Day 172

Tuesday 08 September

Having a pint in a pub beer garden, at 8pm on a weekday evening, is an unplanned pleasure. Its soon going to be too cold/wet/windy/dark (delete as applicable) to do, so we grabbed the opportunity this evening after our walk. We sit and talk about the rapidly increasing cases of the virus and the stresses of keeping people ‘safe’ at work. But somehow, doing so with a pint in my hand and sat in the warm evening air, makes it that little bit more palatable.

Sloping fields are unusual in East Anglia. There must be a river somewhere.

The smoky blue sky of an early autumn evening is brushed with patchy stripes of cloud in various shades of grey. I take a drink and talk briefly of the new walk Lisa has just taken me on. Then I look again at the same patch of sky and everything has noticeably darkened.

The dipping sunshine provides torchlight beams of warm light through the trees and hedgerow.

The walks that we snatch at in these shortening evenings are ever so precious. This one started with low, bright, soft orange sunshine winking through the trees on the skyline. And finished with air, humid and still, with the various smells of home-cooked meals hanging as we walked back, past the terraced housing on the high street, to the car.

Some pictures just exude texture, light and colour at this time of year.
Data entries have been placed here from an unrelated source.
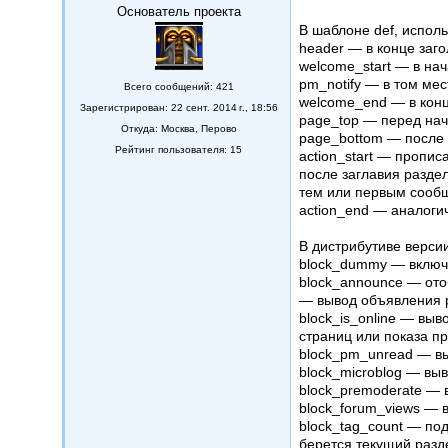
Основатель проекта
В шаблоне def, испол
header — в конце заго
welcome_start — в нач
pm_notify — в том ме
Всего сообщений: 421
welcome_end — в конц
Зарегистрирован: 22 сент. 2014 г., 18:56
page_top — перед нач
Откуда:
Москва, Перово
page_bottom — после 
Рейтинг пользователя: 15
action_start — пропис
после заглавия разде
тем или первым сооб
action_end — аналогич
В дистрибутиве верси
block_dummy — включа
block_announce — ото
— вывод объявления р
block_is_online — вы
страниц или показа п
block_pm_unread — в
block_microblog — вы
block_premoderate — 
block_forum_views — 
block_tag_count — под
берется текущий разд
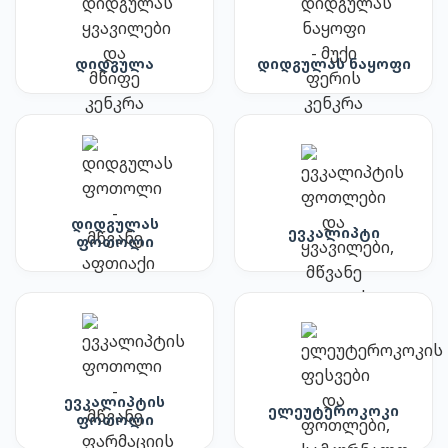
დიდგულა
დიდგულას ნაყოფი
დიდგულას
ევკალიპტი
ფოთოლი
ევკალიპტის
ელეუტეროკოკი
ფოთოლი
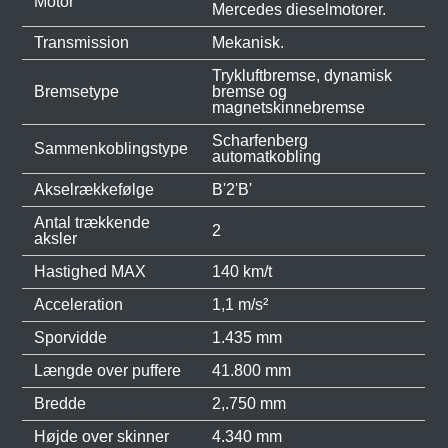
Motor
Mercedes dieselmotorer.
Transmission
Mekanisk.
Trykluftbremse, dynamisk
Bremsetype
bremse og
magnetskinnebremse
Scharfenberg
Sammenkoblingstype
automatkobling
Akselrækkefølge
B'2'B'
Antal trækkende
2
aksler
Hastighed MAX
140 km/t
Acceleration
1,1 m/s²
Sporvidde
1.435 mm
Længde over puffere
41.800 mm
Bredde
2,.750 mm
Højde over skinner
4.340 mm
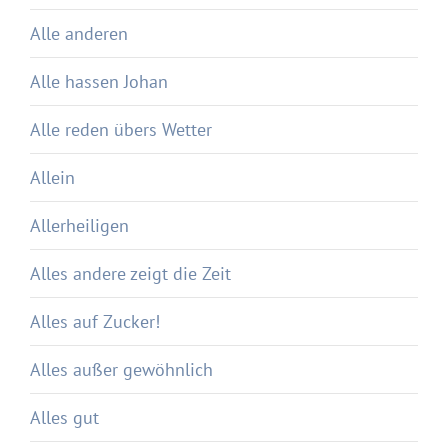
Alle anderen
Alle hassen Johan
Alle reden übers Wetter
Allein
Allerheiligen
Alles andere zeigt die Zeit
Alles auf Zucker!
Alles außer gewöhnlich
Alles gut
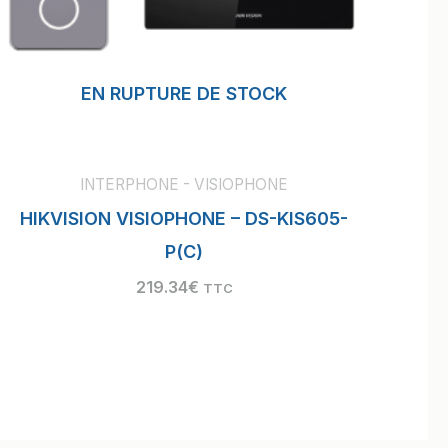
EN RUPTURE DE STOCK
INTERPHONE - VISIOPHONE
HIKVISION VISIOPHONE – DS-KIS605-
P(C)
219.34
€
TTC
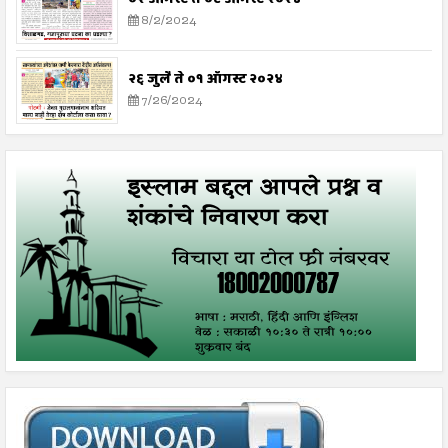
8/2/2024
२६ जुलै ते ०१ ऑगस्ट २०२४
7/26/2024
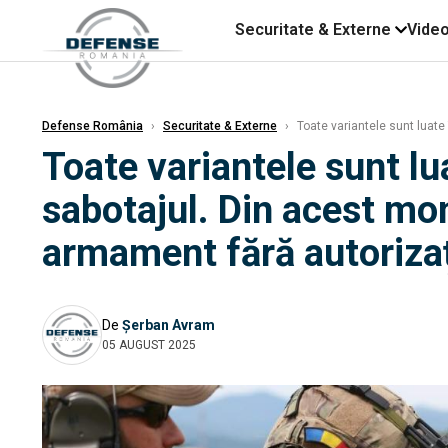
Securitate & Externe
Vide
Defense România
›
Securitate & Externe
›
Toate variantele sunt luate 
Toate variantele sunt lua
sabotajul. Din acest mo
armament fără autorizaț
De
Șerban Avram
05 AUGUST 2025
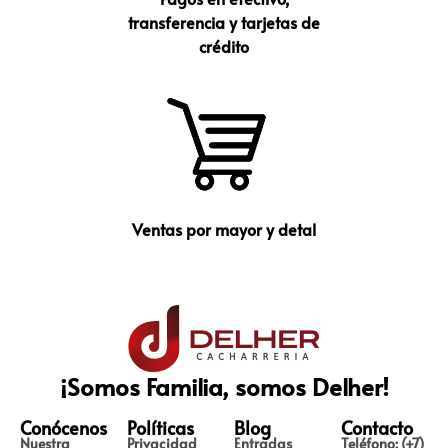
transferencia y tarjetas de
crédito
Ventas por mayor y detal
¡Somos Familia, somos Delher!
Conócenos
Políticas
Blog
Contacto
Nuestra
Privacidad
Entradas
Teléfono: (+7)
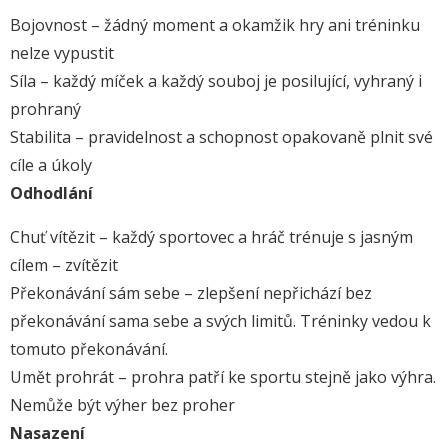
Bojovnost – žádný moment a okamžik hry ani tréninku
nelze vypustit
Síla – každý míček a každý souboj je posilující, vyhraný i
prohraný
Stabilita – pravidelnost a schopnost opakovaně plnit své
cíle a úkoly
Odhodlání
Chuť vítězit – každý sportovec a hráč trénuje s jasným
cílem – zvítězit
Překonávání sám sebe – zlepšení nepřichází bez
překonávání sama sebe a svých limitů. Tréninky vedou k
tomuto překonávání.
Umět prohrát – prohra patří ke sportu stejně jako výhra.
Nemůže být výher bez proher
Nasazení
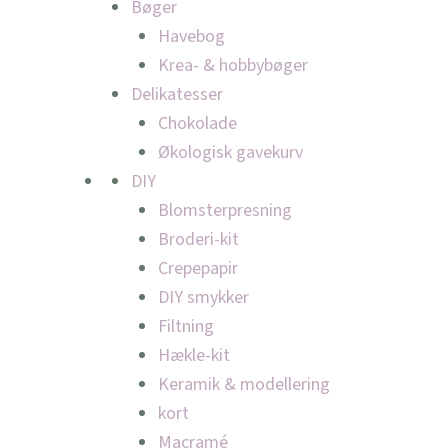
Bøger
Havebog
Krea- & hobbybøger
Delikatesser
Chokolade
Økologisk gavekurv
DIY
Blomsterpresning
Broderi-kit
Crepepapir
DIY smykker
Filtning
Hækle-kit
Keramik & modellering
kort
Macramé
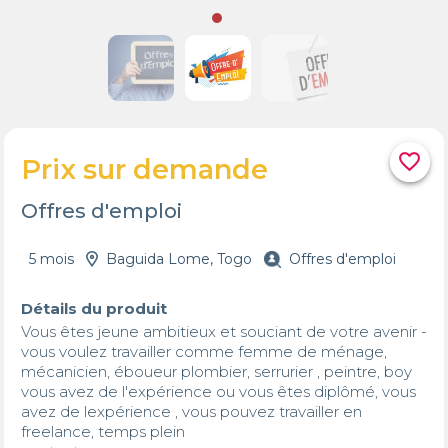
favorite_border
Prix sur demande
Offres d'emploi
5 mois
Baguida Lome, Togo
Offres d'emploi
Détails du produit
Vous êtes jeune ambitieux et souciant de votre avenir -

vous voulez travailler comme femme de ménage,

mécanicien, éboueur plombier, serrurier , peintre, boy

vous avez de l'expérience ou vous êtes diplômé, vous

avez de lexpérience , vous pouvez travailler en

freelance, temps plein
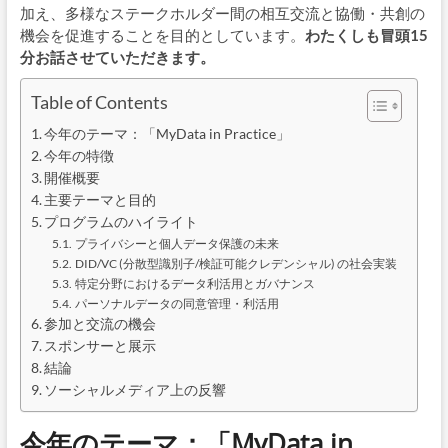
加え、多様なステークホルダー間の相互交流と協働・共創の
機会を促進することを目的としています。
わたくしも冒頭15
分お話させていただきます。
Table of Contents
今年のテーマ：「MyData in Practice」
今年の特徴
開催概要
主要テーマと目的
プログラムのハイライト
プライバシーと個人データ保護の未来
DID/VC (分散型識別子/検証可能クレデンシャル) の社会実装
特定分野におけるデータ利活用とガバナンス
パーソナルデータの同意管理・利活用
参加と交流の機会
スポンサーと展示
結論
ソーシャルメディア上の反響
今年のテーマ：「MyData in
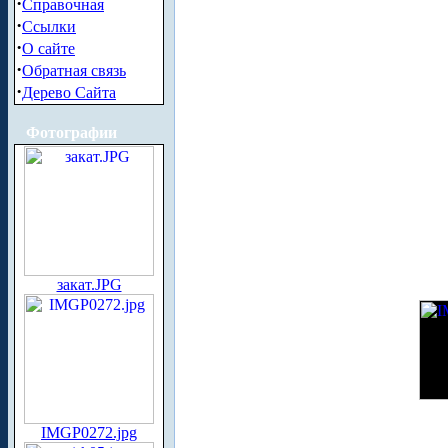
·
Справочная
·
Ссылки
·
О сайте
·
Обратная связь
·
Дерево Сайта
Фотографии
закат.JPG
IMGP0272.jpg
Even on a mobile phone.

We started walking through hay meadows and alongside agricultural land the sweeps and drifts up to obvious high points. Langham Church is perched on the brow of the hill.

St Mary’s Church has featured in a number of Constable’s paintings.

Then, through dense woodland that rekindled memories for us both of places visited when we were younger. And further appreciation of how woodland can feel quite sinister at this time of year. Just like a tide can cut you off from the land if you misjudge the tide times. So a woodland can isolate and strand a lone walker when night falls sooner than expected; the slowly dying leaves create a dark canopy of cover. Keeping out whats left of the rapidly fading light.

The sunken lane through the woods is lower than the trees trunks. A very imposing view, looking up at the base of these towering wooden giants.